The Crack in the Sidewalk by Ian Riley

The crack on the sidewalk was filled with dirt. It was the dirt of the centuries past, it was dirty dirt, the best kind. Dirt is made up of really small rocks. These rocks were really, really small, on account of how old they were. They were so small that a single grain of this dirt was barely visible to the human eye. They filled up the crack on the sidewalk with ease, though.

There was an ant in the crack on the sidewalk too. He liked the dirt because it was easy to move. He called all his ant friends and told them about the crack on the sidewalk. They all came and started to build an ant hill. The landscape was changing. The ants built the dirt high into the sky, out of the crack of the sidewalk and into the open air. They built it high so they could go low. They burrowed into the century-old dirt and started a colony. The crack was soon filled to the brim with ants, and over the brim with dirt. The crack in the sidewalk wasn’t really a crack anymore. It was a crack in the armor of the sidewalk, but it was filled up with dirt and ants. The crack was plugged.
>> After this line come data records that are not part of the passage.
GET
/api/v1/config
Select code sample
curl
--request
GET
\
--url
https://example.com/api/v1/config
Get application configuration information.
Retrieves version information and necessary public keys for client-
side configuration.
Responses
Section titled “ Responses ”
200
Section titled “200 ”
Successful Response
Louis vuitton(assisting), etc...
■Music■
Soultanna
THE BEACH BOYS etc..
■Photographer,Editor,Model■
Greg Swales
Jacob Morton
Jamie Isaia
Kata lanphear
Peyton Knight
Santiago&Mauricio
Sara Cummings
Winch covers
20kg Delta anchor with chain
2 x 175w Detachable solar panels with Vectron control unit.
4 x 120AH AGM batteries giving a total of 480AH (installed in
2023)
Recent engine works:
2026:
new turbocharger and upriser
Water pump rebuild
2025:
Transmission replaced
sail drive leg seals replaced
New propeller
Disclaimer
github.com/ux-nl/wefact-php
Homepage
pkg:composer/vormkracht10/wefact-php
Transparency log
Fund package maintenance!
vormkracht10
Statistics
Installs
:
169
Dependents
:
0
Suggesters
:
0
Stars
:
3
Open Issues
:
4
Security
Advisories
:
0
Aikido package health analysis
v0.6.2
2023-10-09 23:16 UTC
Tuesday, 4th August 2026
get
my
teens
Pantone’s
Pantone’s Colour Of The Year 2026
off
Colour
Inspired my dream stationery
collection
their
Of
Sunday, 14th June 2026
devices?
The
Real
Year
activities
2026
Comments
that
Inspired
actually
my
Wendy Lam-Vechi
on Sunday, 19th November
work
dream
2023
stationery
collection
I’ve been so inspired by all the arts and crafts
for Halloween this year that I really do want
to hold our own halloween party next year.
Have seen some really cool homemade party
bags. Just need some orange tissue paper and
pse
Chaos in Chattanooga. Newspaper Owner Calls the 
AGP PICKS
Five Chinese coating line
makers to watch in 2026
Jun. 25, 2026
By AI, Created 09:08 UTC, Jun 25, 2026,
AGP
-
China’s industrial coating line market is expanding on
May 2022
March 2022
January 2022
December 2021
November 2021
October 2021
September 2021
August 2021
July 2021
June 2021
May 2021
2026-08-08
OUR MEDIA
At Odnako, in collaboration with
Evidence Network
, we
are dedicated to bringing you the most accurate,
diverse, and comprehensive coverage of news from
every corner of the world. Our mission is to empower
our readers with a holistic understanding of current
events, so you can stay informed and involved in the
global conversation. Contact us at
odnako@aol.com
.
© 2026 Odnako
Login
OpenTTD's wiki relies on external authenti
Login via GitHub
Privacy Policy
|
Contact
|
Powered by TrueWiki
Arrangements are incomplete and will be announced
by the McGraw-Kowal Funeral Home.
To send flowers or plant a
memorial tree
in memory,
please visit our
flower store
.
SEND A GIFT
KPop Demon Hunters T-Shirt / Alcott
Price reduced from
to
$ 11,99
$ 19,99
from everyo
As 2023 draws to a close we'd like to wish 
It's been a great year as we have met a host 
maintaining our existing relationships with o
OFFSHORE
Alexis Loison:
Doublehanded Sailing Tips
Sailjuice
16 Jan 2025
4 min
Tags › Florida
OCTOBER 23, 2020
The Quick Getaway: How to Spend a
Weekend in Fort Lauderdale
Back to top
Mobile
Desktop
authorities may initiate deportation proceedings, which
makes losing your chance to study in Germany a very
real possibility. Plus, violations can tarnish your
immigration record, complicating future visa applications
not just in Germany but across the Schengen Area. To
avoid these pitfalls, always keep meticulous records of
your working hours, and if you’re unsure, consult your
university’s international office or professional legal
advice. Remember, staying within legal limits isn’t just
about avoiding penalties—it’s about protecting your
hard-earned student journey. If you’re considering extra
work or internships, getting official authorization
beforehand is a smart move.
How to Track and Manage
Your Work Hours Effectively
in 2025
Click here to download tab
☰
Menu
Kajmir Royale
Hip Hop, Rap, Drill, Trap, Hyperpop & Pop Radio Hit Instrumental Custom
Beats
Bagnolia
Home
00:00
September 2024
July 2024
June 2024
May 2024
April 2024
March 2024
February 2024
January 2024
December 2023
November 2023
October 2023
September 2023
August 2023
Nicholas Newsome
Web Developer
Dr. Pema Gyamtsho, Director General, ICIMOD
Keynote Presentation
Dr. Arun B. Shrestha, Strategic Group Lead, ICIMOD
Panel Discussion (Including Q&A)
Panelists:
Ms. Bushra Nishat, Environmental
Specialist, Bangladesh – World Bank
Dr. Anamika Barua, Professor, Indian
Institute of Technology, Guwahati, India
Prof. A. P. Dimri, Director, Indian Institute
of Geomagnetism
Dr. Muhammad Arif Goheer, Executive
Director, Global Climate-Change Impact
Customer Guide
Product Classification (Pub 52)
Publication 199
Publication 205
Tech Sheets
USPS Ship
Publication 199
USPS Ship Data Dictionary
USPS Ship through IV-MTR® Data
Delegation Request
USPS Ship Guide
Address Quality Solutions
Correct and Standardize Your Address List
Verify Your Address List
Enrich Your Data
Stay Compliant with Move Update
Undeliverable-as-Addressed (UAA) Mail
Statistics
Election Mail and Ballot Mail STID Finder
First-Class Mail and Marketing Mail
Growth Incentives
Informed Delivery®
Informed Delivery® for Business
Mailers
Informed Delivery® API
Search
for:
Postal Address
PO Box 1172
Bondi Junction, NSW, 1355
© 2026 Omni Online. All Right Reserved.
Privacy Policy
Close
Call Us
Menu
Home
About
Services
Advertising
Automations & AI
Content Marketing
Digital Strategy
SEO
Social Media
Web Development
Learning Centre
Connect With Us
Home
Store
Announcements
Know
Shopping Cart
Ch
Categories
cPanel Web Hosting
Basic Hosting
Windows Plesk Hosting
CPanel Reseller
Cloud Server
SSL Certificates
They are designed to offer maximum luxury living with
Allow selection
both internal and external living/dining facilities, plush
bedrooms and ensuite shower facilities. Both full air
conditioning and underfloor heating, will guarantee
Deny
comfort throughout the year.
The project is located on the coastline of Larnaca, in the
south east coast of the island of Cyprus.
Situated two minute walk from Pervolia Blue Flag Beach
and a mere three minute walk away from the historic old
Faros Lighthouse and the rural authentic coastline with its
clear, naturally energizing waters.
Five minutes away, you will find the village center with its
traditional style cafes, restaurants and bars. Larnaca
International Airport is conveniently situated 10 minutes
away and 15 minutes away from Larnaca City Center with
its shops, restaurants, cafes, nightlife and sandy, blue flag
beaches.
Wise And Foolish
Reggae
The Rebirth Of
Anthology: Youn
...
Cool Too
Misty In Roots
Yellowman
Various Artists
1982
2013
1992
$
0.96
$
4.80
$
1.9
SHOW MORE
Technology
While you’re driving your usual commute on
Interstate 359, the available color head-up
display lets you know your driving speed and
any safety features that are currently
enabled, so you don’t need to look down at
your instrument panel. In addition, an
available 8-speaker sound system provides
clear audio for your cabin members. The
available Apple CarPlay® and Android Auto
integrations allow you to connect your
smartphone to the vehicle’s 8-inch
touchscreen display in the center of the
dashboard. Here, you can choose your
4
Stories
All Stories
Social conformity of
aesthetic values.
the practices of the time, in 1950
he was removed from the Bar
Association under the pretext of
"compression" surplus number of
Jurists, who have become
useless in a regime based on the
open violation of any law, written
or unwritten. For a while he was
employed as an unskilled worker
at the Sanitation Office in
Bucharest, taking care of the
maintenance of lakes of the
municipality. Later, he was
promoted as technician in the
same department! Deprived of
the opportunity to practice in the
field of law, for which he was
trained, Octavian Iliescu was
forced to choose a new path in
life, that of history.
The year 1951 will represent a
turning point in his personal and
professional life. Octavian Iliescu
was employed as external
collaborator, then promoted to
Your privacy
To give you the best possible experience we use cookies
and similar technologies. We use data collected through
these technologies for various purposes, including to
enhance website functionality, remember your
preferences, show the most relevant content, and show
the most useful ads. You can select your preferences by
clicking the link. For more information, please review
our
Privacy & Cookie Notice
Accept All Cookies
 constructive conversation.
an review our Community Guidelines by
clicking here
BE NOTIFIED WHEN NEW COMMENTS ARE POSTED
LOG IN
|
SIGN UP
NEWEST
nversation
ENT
The bottom of the shoe was made of rubber. This rubber had come from a tree in the Amazon forest which was almost as old as the dirt in the crack on the sidewalk. There was a hunter in the forest who had shot a bird which landed on this tree, and the tree was covered in blood and guts. The rubber on the bottom of the shoe was making its way along the sidewalk and saw the century-old dirt rising out of the crack on the sidewalk. The century old dirt was scattered out of the crack on the sidewalk, onto the top surface, and the ants ran away, and the crack was plugged no longer. The blood and guts of the ants that didn’t get away were scattered on the rubber bottom of the shoe.

The shoe was connected to a nine year old leg, and the leg was connected to a nine year old boy. The dirt from the crack on the sidewalk was carried in the blood and guts of the ants on the rubber bottom of the shoe to the bus stop by the nine year old leg connected to the nine year old boy. The nine year old leg connected to the nine year old boy carried the nine year old boy onto a yellow school bus that was nine years old.

The yellow school bus was driven by a man whose name no one knew or cared to know. It had been driven the on same route by the same man for the last five years. He wore the same wrinkled gray shirt, and the same cracked green sunglasses every day. When he was done with his shift, he would take the same route home, and stop at the same coffee shop for the same pastry and the same coffee. His car smelled like fresh pine needles.

The fresh pine needles that the man’s car smelled like smelled like the pine tree in the man whose name no one knew or cared to know’s back yard. The pine tree was located next to the man’s garden, which he tended to each day at the same time when he got home from work. He pulled the flowers out and let the weeds grow. He liked the weeds because they weren’t like him. They grew together to beat out the flowers that would only pop up here and there, always by themselves. It was the same drill over and over.


The man whose name no one knew or cared to know checked his garden that day the same way he always did. He walked towards his house and he smelled the same smell of fresh pine needles from his car. His house smelled like pine needles too.